The Limitations of Industrial Unionism

But, although a factor, Industrial Unionism is not, the Bureau of the Third International tells us, the decisive factor in the conquest of power by the workers. “The concept that Industrial Unionism alone is necessary for the conquest of Capitalism must be decisively rejected. It is sheer Utopia to imagine that all the workers, or an overwhelming majority, can be organised in Industrial Unions under Capitalist economic conditions. The upper layers of the working-class, being the impulse of Laborism [the creed of the Labor Party], will necessarily reject revolutionary Industrial Unionism; while the lower layers will not move very rapidly until thrown into action by the impact of the revolution itself. Moreover, the concept that the workers under Capitalism must, in their Industrial Unions, acquire the experience and technical management of industry, ‘growing into’ the new society by the Industrial Unions’ gradual acquisition of industrial control, is identical (though inverted in form) with the proposals of Parliamentary Socialism – that the working-class must gradually ‘grow into’ Socialism by acquiring experience of State affairs and ‘absorbing’ control of the bourgeois state.
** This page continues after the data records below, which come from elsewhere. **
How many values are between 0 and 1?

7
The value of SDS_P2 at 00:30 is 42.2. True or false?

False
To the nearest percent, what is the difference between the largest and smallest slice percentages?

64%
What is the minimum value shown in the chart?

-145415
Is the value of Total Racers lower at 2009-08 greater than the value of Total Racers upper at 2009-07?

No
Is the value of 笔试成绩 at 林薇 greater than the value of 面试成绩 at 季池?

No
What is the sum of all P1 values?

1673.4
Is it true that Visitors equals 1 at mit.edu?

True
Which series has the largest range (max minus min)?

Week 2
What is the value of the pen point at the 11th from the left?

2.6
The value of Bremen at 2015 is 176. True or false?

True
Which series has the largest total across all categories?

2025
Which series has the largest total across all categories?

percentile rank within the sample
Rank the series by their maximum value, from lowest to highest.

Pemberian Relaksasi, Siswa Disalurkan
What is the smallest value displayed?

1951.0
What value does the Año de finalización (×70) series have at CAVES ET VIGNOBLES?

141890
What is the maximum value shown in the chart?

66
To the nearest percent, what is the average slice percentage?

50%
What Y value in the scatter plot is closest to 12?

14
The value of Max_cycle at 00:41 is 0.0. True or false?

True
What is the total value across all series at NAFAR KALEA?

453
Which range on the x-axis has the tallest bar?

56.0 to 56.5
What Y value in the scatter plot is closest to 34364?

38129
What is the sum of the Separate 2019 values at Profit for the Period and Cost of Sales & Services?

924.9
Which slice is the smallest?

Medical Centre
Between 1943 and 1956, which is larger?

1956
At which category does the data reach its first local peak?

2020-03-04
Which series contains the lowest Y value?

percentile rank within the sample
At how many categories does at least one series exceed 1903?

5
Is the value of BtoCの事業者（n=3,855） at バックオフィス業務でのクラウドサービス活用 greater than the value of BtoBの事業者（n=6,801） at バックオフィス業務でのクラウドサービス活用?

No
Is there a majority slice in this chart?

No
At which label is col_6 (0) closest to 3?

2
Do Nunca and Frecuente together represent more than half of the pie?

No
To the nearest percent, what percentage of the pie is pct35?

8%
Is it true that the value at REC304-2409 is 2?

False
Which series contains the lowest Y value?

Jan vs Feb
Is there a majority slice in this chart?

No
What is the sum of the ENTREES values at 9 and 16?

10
Each concept in its own way, rejects the fundamental problem of the revolutionary conquest of State power.” The Third International, since its formation in 1919, has all along laid it down that Mass Action and Soviets were the means to the Dictatorship of the Proletariat. Under the protection of the Soviet Dictatorship , however, “Industrial Unionism comes actually to function in the economic reconstruction of society on a Communist basis; and the stronger the Industrial Unions, the easier the process of reconstruction.”

Class Consciousness

Whatever the role of Industrial Unionism and other things, there can be no doubt about the paramount importance to the workers of proletarian education. For the workers to be CONSCIOUS of the present situation of their CLASS, how it grew out of the past, and whither it tends in the future, that is what really matters. In this respect, there are some encouraging signs. Among others, one. In Melbourne, there is plainly discernible among the more revolutionary elements a new seriousness to supplement the instinct of revolt with a sound knowledge of scientific Socialism. Some of those who had previously confined themselves to the philosophy of “action” have now betaken themselves to the philosophy of Engels, with the result that their actions in future will be less Utopian and more scientific. Let them persist in their studies, and induce to study others. In this way only, in Australia as elsewhere, will arise a powerful vanguard of proletarians, capable of directing that struggle whose outcome shall forever make an end, the whole world round, of all misery whose source is slavery, exploitation, and ignorance. Happy he who is called to share in this sublime battle and has fitted himself to do so.